**TRY IT:** Transcribe verbatim every line from the line containing "left hip: (64, 141)" to the end of the entries, including both endpoints. Output nothing beyond those lines.

[Extracted records]

========

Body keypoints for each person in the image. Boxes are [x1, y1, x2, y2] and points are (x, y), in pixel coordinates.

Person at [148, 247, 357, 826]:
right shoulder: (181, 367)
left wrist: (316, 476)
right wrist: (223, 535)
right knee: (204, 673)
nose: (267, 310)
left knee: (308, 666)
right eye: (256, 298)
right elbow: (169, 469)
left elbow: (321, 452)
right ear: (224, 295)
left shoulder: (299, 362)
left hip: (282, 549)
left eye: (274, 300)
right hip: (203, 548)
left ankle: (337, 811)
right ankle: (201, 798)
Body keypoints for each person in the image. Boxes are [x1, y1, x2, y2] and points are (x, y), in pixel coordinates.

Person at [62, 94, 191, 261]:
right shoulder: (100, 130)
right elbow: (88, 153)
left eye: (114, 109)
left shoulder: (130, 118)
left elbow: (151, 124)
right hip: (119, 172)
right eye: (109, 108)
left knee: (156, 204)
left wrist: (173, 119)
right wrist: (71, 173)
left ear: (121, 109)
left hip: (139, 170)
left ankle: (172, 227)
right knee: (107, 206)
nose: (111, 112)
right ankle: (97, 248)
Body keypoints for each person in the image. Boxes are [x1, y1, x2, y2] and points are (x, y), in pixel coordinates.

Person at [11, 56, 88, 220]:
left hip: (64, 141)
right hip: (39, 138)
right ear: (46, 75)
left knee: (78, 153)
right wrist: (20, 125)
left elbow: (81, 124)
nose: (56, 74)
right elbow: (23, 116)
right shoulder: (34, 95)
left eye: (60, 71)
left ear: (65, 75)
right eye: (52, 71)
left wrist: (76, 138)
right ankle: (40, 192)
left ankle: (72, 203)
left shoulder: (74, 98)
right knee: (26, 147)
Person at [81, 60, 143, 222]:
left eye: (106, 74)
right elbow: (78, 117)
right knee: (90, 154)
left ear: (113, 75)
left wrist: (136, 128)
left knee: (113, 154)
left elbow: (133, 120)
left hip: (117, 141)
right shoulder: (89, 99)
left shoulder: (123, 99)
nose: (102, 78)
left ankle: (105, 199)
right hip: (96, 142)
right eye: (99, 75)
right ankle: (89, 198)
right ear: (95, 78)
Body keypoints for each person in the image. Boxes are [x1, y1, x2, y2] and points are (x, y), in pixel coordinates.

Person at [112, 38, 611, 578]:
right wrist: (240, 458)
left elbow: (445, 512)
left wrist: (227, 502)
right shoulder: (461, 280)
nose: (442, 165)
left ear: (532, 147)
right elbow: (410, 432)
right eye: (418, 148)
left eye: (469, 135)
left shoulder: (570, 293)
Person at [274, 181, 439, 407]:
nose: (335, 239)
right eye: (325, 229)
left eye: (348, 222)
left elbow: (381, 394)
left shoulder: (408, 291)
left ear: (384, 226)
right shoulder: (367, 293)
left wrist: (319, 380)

========

**REPLY TO THE EXERCISE:**
left hip: (64, 141)
right hip: (39, 138)
right ear: (46, 75)
left knee: (78, 153)
right wrist: (20, 125)
left elbow: (81, 124)
nose: (56, 74)
right elbow: (23, 116)
right shoulder: (34, 95)
left eye: (60, 71)
left ear: (65, 75)
right eye: (52, 71)
left wrist: (76, 138)
right ankle: (40, 192)
left ankle: (72, 203)
left shoulder: (74, 98)
right knee: (26, 147)
Person at [81, 60, 143, 222]:
left eye: (106, 74)
right elbow: (78, 117)
right knee: (90, 154)
left ear: (113, 75)
left wrist: (136, 128)
left knee: (113, 154)
left elbow: (133, 120)
left hip: (117, 141)
right shoulder: (89, 99)
left shoulder: (123, 99)
nose: (102, 78)
left ankle: (105, 199)
right hip: (96, 142)
right eye: (99, 75)
right ankle: (89, 198)
right ear: (95, 78)
Body keypoints for each person in the image. Boxes are [x1, y1, x2, y2] and points are (x, y), in pixel coordinates.

Person at [112, 38, 611, 578]:
right wrist: (240, 458)
left elbow: (445, 512)
left wrist: (227, 502)
right shoulder: (461, 280)
nose: (442, 165)
left ear: (532, 147)
right elbow: (410, 432)
right eye: (418, 148)
left eye: (469, 135)
left shoulder: (570, 293)
Person at [274, 181, 439, 407]:
nose: (335, 239)
right eye: (325, 229)
left eye: (348, 222)
left elbow: (381, 394)
left shoulder: (408, 291)
left ear: (384, 226)
right shoulder: (367, 293)
left wrist: (319, 380)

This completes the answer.